WestJet Q400 damaged by sharp de-rotation at Edmonton

Investigators have determined that a WestJet Encore Bombardier Q400 suffered damage at Edmonton after de-rotating sharply during a high-speed landing.

The Q400 – arriving from Fort McMurray on 19 July last year – had been approaching Edmonton’s runway 12 with storms in the vicinity of the airport.

Its captain opted for a high approach speed of 142kt, about 20kt above the reference, owing to the possibility of a missed approach and the risk of windshear. The crew also planned a “firm landing”, says the Transportation Safety Board of Canada, because of gusting conditions.

Flight-data recorder information shows the Q400 did not reduce speed before touchdown and the aircraft’s main landing-gear sensors briefly switched from ground mode, after touchdown, back to air mode.

The captain then made a full nose-down input to the control column, and the aircraft sharply de-rotated – by 10°/s rather than the typical 4°/s. This was followed by a “bang” and a nose-wheel shimmy, says the inquiry, and the aircraft pulled to the left during roll-out.

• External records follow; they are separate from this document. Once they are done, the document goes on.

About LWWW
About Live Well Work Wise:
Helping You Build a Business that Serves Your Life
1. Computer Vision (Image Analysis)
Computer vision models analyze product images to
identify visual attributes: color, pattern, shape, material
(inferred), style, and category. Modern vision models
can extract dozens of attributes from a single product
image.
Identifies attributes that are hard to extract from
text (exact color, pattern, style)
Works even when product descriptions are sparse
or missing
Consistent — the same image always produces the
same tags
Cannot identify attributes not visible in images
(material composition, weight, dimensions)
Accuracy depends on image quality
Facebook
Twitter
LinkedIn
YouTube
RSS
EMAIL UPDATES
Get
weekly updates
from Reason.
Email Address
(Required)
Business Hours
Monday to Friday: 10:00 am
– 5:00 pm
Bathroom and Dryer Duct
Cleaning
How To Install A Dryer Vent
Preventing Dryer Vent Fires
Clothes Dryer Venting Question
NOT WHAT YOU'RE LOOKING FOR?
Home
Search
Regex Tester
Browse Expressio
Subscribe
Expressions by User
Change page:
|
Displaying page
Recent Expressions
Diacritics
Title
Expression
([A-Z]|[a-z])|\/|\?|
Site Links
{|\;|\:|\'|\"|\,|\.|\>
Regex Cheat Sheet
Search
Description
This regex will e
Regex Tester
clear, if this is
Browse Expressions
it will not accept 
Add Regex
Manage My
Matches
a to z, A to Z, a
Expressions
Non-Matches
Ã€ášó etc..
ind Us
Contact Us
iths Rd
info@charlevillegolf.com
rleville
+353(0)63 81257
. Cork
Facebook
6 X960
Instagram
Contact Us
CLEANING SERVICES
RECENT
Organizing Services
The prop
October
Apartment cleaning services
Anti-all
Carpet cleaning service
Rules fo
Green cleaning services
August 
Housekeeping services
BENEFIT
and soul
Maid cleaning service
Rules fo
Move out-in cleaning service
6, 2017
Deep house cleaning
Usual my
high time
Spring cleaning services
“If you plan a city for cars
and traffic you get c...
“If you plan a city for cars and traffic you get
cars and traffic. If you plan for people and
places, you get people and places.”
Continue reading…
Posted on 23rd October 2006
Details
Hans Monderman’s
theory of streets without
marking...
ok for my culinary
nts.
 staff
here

Analysis of flight-recorder data shows both the main and nose landing-gear switched to ground mode “nearly simultaneously”, it adds.While no hard landing was indicated to the pilots, they requested maintenance support after taxiing off the runway – although personnel could not attend for 45min owing to a lightning alert.

Both nose-gear tyres were changed before the aircraft taxied to the gate to disembark passengers. Further detailed inspection showed the aircraft had sustained substantial fuselage skin wrinkling on its nose as well as damage to the nose-gear door, nose-gear assembly, and forward bulkhead.

None of the 74 occupants was injured.

WestJet Encore’s operating manual states that crews should add half the gust factor – to a maximum of 10kt – to the normal approach speed when flying in gusting conditions.

This should have resulted in the Q400’s flying at 135kt, and reducing speed to the reference of 122kt at touchdown. The nose-wheel should then have been “promptly” brought into contact with the ground after the main-gear touchdown, says the inquiry.

It states that the damage to the aircraft (C-FKWE) occurred when the nose of the aircraft was lowered at a higher rate than normal, following the high-speed touchdown, and adds that the accident highlights the “importance of flight crews’ adhering to operational procedures and techniques”.